No US state or Canadian province has taken the automotive and trucking industry further in adopting electric vehicles than California. However, the state recently found itself in the grip of a blistering summer heatwave, with its power grid hitting a maximum plateau, sending a shockwave through trucking and its move toward electricity as a primary resource.
California Governor Gavin Newsom’s office issued a warning for their state power producers in September urging residents “to reduce their electricity use between 4 p.m. and 9 p.m.” to conserve energy and reduce the risk of a blackout.

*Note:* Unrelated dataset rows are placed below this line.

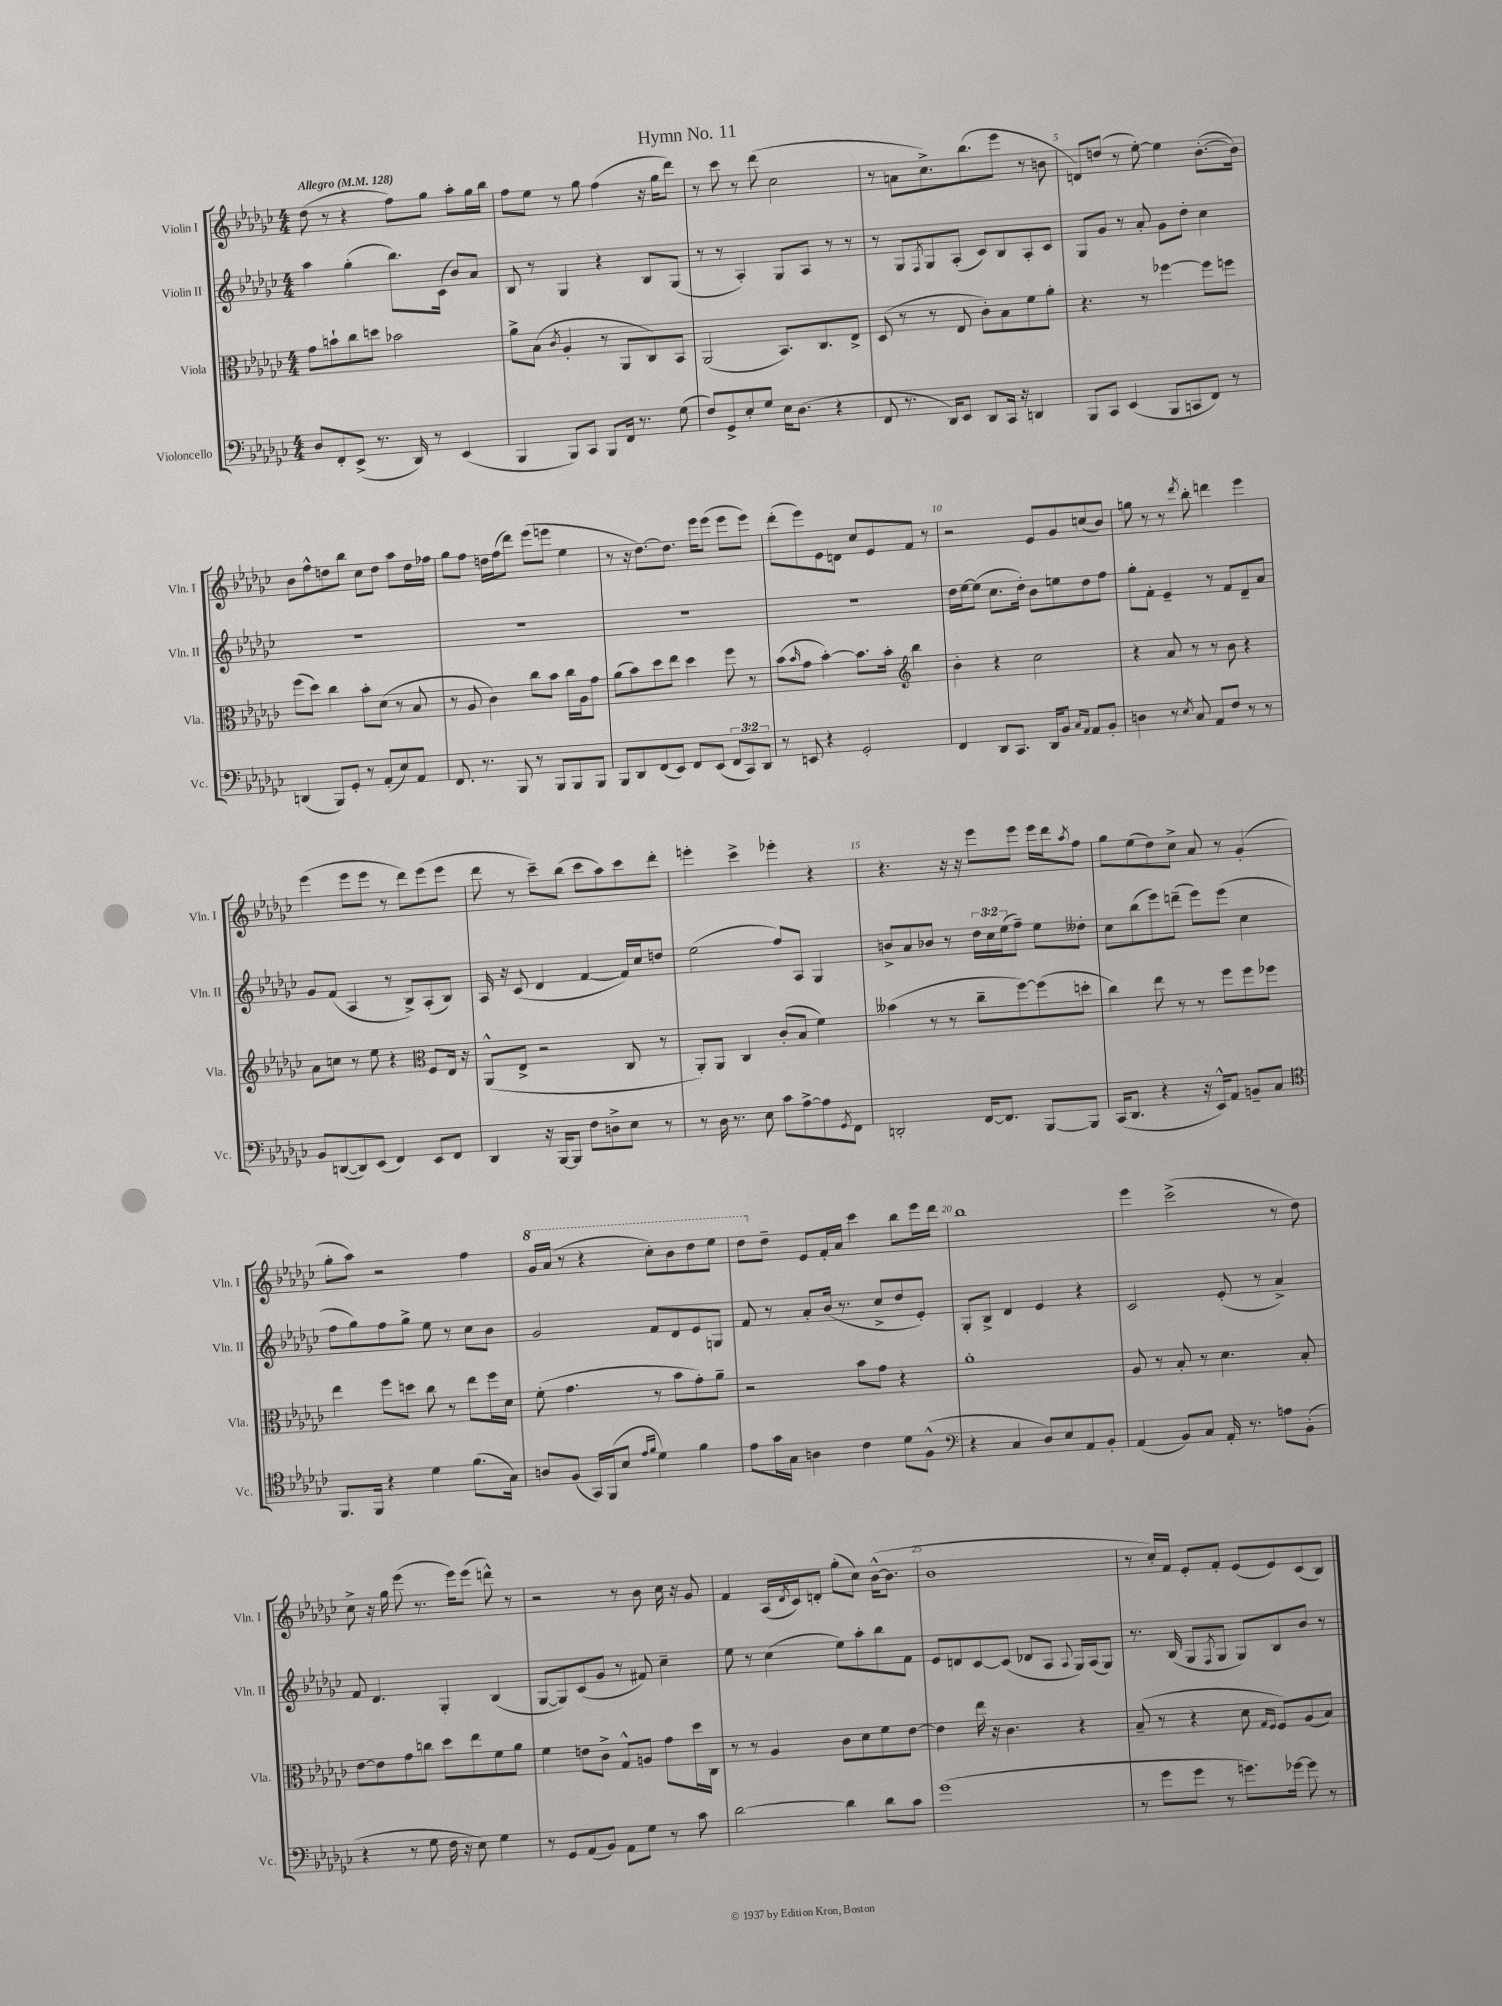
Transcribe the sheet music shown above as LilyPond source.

\header { title = "Hymn No. 11" }
<<
\new StaffGroup <<
\new Staff = "s0" \with { instrumentName = "Violin I" shortInstrumentName = "Vln. I" } {
    \clef treble \key ges \major \numericTimeSignature \time 4/4 \tempo "Allegro" 4 = 128
    des''8( r8 r4 f''8) ges''8 aes''8-. ges''16 bes''16 |
    f''8 ees''8 r8 ges''8 f''4( r16 ges''16 des'''8) |
    r8 ces'''8 r8 des'''8( ces''2 |
    r8 a'8 ces''8.->) bes''8.( ees'''8 r8 b'8 |
    d'8) d''8( r8 ees''8~-.) ees''4 bes'8.~-.( bes'16) |
    bes'8 f''8-^ d''8 bes''8 ces''8 d''8 aes''8 d''16 fes''16 |
    ges''8 f''8 d''16 f''16( des'''8) ees'''8( e'''8 ees''4 |
    r8 r16 des''8.~) des''8. ees'''16 ees'''8( ees'''8 ees'''8) |
    des'''8-.( ees'''8) ees'8 d'8 ces''8 ees'8 f'8 r8 |
    r2 ees'8 ges'8 c''8( bes'8) |
    g''8 r8 r8 \acciaccatura { des'''8 } bes''8-. d'''4 ees'''4 |
    ees'''4( ees'''8 ees'''8 r8 des'''8) ees'''8( ees'''8 |
    des'''8 r8 ces'''8--) bes''8( ces'''8 aes''8) ces'''8 des'''8-. |
    e'''4-. ces'''4-> ees'''4-. r4 |
    r4. r16 r16 ees'''8 ees'''8 ees'''16 des'''16 \acciaccatura { aes''8 } f''8 |
    ges''8 ees''8( des''8) ces''8-> aes'8 r8 ges'4-.( |
    ges''8-. aes''8) r2 f''4 |
    \ottava #1 ges''16 aes''16( r8 r4 ces'''8-.) bes''8 des'''8 ees'''8 |
    des'''8 \ottava #0 des''8-- ees'8 f'16-. aes'16 ces'''4 bes''8 ees'''16 des'''16 |
    bes''1 |
    ees'''4 ces'''2->( r8 des''8) |
    ces''8-> r16 ges''16 ees'''8( r8. ees'''16) ees'''8( d'''8-^) r8 |
    r2 r8 bes'8 ces''16 r16 ges'8 |
    f'4 aes16( \acciaccatura { des'8 } ces'16) d'8-. ges''8-.( ces''8) bes'16~-^( bes'8. |
    bes'1 |
    r8 ces''16-.) f'16 ees'8-. f'8-. ees'8( ees'8) ces'8( bes8) \bar "|." |
}
\new Staff = "s1" \with { instrumentName = "Violin II" shortInstrumentName = "Vln. II" } {
    \clef treble \key ges \major \numericTimeSignature \time 4/4 \override Staff.TupletNumber.text = #tuplet-number::calc-fraction-text
    aes''4 ges''4-.( bes''8.) ces'16( bes'8) aes'8 |
    bes8 r8 ges4 r4 bes8 ges8( |
    r8 r8 aes4-.) ges8 aes8 r8 r8 |
    r8 ges8 \acciaccatura { f8 } ges8 aes8-.( ces'8) bes8 aes8-. ces'8 |
    ges8 ges'8 r8 aes'8-. ges'8 des''8-. ces''4 |
    R1 |
    R1 |
    R1 |
    R1 |
    des''16 ees''16~ ees''8( ces''8. des''16-.) bes'8 e''8 des''8 f''8 |
    ges''8-. f'8-. ees'4-- r8 f'8 des'8-- aes'8 |
    ges'8 f'8( aes4 r8 bes8->) aes8-.( bes8) |
    aes16 r16 ces'8( des'4 f'4~ f'16) ces''16 d''8 |
    ees''2( f''8) aes8 ges4 |
    b'8-> aes'8 bes'8 r8 \tuplet 3/2 { des''16 ces''16 ees''16( } f''8--) ees''8 deses''8-. |
    ces''8 bes''8( ees'''8) d'''8--( ees'''8) ees'''8( ces''4 |
    f''8 ges''8) f''8 ges''8-> ees''8 r8 ces''8 bes'8 |
    ges'2 f'8 des'8 ees'8 g8 |
    f'8 r8 aes'8-. bes'16( r8. ces''8-> des''8 ees'8-.) |
    ges8-. bes8-> des'4 ees'4 r4 |
    ces'2 ees'8-.( r8 aes'4->) |
    f'8 des'4. ges4-. bes4( |
    ges8~ ges8) ces'8( ges'8 r8 fis'8) ces''4-- |
    ees''8 r8 ces''4( ees''8) aes''8-. bes''8 f'8 |
    ees'8 d'8 ces'8~ ces'8( des'8 aes8 \appoggiatura { aes8 } ges16) aes16( ges8) |
    r8. bes16( ges8 \acciaccatura { f8 } ges8 ges8) bes8 bes'8 r8 \bar "|." |
}
\new Staff = "s2" \with { instrumentName = "Viola" shortInstrumentName = "Vla." } {
    \clef alto \key ges \major \numericTimeSignature \time 4/4
    ges'8 b'8-! ces''8 d''8 bes'2 |
    aes'8-> bes8( \acciaccatura { ces'8 } aes4-. r8 aes,8 ces8) bes,8 |
    aes,2( bes,8.) ces8. ees8-> |
    des8( r8 r8 ees8 ces'8-.) bes8 f'8 aes'8-. |
    r4. r8 fes''4~ fes''8 f''8 |
    f''8( des''8) ces''4 bes'8-. des'8( r8 bes8 |
    r8 aes8 ces'4) ces''8 bes'8 ces''16 aes16 ges'8 |
    aes'8( bes'8) des''8 ees''8 des''4 f''8 r8 |
    bes'8( \grace { bes'16 } ges'8 bes'4~-.) bes'8. bes'16-. \clef treble bes''4 |
    bes'4-. r4 ces''2 |
    r4 aes'8 r8 r8 bes'8 r4 |
    aes'8 c''8 r8 ees''8 r4 \clef alto f8 ees16 r16 |
    aes,8-^( ees8-> r2 ces8 r8 |
    aes,8-.) aes,8 ces4 ces'8-.( bes8 f'4) |
    beses'4( r8 r8 ces''8-- f''8~) f''8( d''8-. |
    ces''4) ees''8 r8 r8 f''8 f''8 fes''8 |
    ees''4 f''8 d''8 ces''8 r8 ees''8 f''16 des'16 |
    f'8-.( ges'4. r8 bes'8 ges'8-.) aes'8-- |
    r2 bes'8 ges'8 r4 |
    aes'1-. |
    aes8 r8 bes8-. r8 des'4. bes8-. |
    ees'8~ ees'8 ges'8 c''8 des''8 ees''8 f'8 aes'8 |
    f'4 e'8 ces'8-> ges8-^ a8 ges'8 des''16 ces16 |
    r8 r8 aes4 ces'8 des'8 f'8 ees'8~ |
    ees'4 ees''16 r16 ces'4. r4 |
    bes8--( r8 r4 des'8 \grace { ges16 f16 } f8) aes8( bes8) \bar "|." |
}
\new Staff = "s3" \with { instrumentName = "Violoncello" shortInstrumentName = "Vc." } {
    \clef bass \key ges \major \numericTimeSignature \time 4/4 \override Staff.TupletNumber.text = #tuplet-number::calc-fraction-text
    des8 f,8-. ees,8->( r8. des,16) r8 ees,4( |
    bes,,4 bes,,8) ces,8 bes,,8 f,16 r8. ges8( |
    f8) ges,8-> ees8-. ges8 ees16 des8.( r4 |
    f,8 r8. des,16) ees,8 des,8 ces,16 r16 d,4 |
    bes,,8 ces,8 ees,4( bes,,8 c,8 f,8) r8 |
    d,4( bes,,8) ges,8-. r8 aes,8-.( ees8) aes,8 |
    f,8. r8. bes,,8 r8 bes,,8 bes,,8 bes,,8 |
    bes,,8 des,8 f,8( ees,8) f,8 ees,8( \tuplet 3/2 { f,8 ces,8) des,8 } |
    r8 e,8 r4 ges,2-. |
    f,4 des,8 ces,8. des,16 bes,8 \grace { ces16 aes,16 } aes,8 bes,8-. |
    d4 r8 \acciaccatura { ees8 } ces8 aes,8 f8 r8 r8 |
    bes,8 d,8~( d,8) ees,8( f,4) ees,8 f,8 |
    des,4 r16 bes,,16~ bes,,8 f8 d8-> ees8 r8 |
    r8 des16 r8. ees8 ces'8 aes8~-> aes8 \acciaccatura { ges,8 } f,8 |
    d,2-. f,16~ f,8. bes,,8~ bes,,8 |
    ces,16( des,8. r4 r16 ees,16-^) aes,8 b,8-- ces8 |
    \clef tenor f,8. f,16 r4 des'4 f'8.( ges16) |
    a8 f8( ges,16) f,16( bes8 \grace { ees'16 f'16 } des'4) f'4 |
    ees'8 ges'16 ges16 a4 ces'4 des'8 f8-^( |
    \clef bass r4 ces4 des8) ees8 aes,8 bes,8-. |
    aes,4( bes,8) ces8 aes,16-. r8. a8 bes,8-.( |
    r4 r8 ges8 f16 r16 ees8) ges4 |
    r8 ges,8 aes,8( bes,8) aes,8 ges8 r8 ces'8 |
    des'2~ des'4 des'8 ces'8 |
    ges'1( |
    r8 ges'8 ges'8 r8 g'8.) ges'16~ ges'8 r8 \bar "|." |
}
>>
>>
\layout { \context { \Score \override BarNumber.break-visibility = ##(#f #t #t) barNumberVisibility = #(every-nth-bar-number-visible 5) } }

“Avoid using major appliances,” the state told residents, including trucking companies, who are being pushed toward electric vehicles with big incentives/subsidies. The alerts’ full text also advised avoiding charging electric vehicles during these times. This alert persisted for 4 days.
If power generators can’t handle a heat wave, how could they accommodate hundreds of thousands of electric trucks requiring megawatts of electricity once or more a day?
The situation puts the electrification of trucking, transportation and residents’ quality of life in question as California moves to phase out gas stoves and small gasoline engines. It is also set to ban up to 76,000 trucks equipped with engines with pre-2010 emissions specifications from operating in the state by 2023.
Over the past 10 years, annual sales of plug-in electric vehicles in California have gone from just 7,000 in 2011 to more than a quarter of a million sold in 2021, making up more than 12 percent of all light-duty vehicle sales last year. California’s 1 million electric vehicles sold this past year surpasses the total sales in the next 10 states combined, and it’s seven times more than the next closest state. The state has the greatest number of EVs, with approximately 39% of EVs nationwide.